Difference listings:
———

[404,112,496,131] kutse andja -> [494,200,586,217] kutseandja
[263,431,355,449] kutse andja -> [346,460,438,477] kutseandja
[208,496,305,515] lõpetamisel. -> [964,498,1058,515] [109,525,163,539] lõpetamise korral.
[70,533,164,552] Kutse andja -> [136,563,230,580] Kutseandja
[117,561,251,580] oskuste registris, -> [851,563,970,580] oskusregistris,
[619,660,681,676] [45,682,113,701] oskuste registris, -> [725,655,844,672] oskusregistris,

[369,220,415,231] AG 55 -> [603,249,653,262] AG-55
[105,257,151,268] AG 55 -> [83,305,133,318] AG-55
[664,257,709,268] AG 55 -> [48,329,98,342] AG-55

———

What is being asked:
Give back each entry so that it matches the original word for word.

Response:
[404,112,496,131] kutse andja -> [494,200,586,217] kutseandja
[263,431,355,449] kutse andja -> [346,460,438,477] kutseandja
[208,496,305,515] lõpetamisel. -> [964,498,1058,515] [109,525,163,539] lõpetamise korral.
[70,533,164,552] Kutse andja -> [136,563,230,580] Kutseandja
[117,561,251,580] oskuste registris, -> [851,563,970,580] oskusregistris,
[619,660,681,676] [45,682,113,701] oskuste registris, -> [725,655,844,672] oskusregistris,

[369,220,415,231] AG 55 -> [603,249,653,262] AG-55
[105,257,151,268] AG 55 -> [83,305,133,318] AG-55
[664,257,709,268] AG 55 -> [48,329,98,342] AG-55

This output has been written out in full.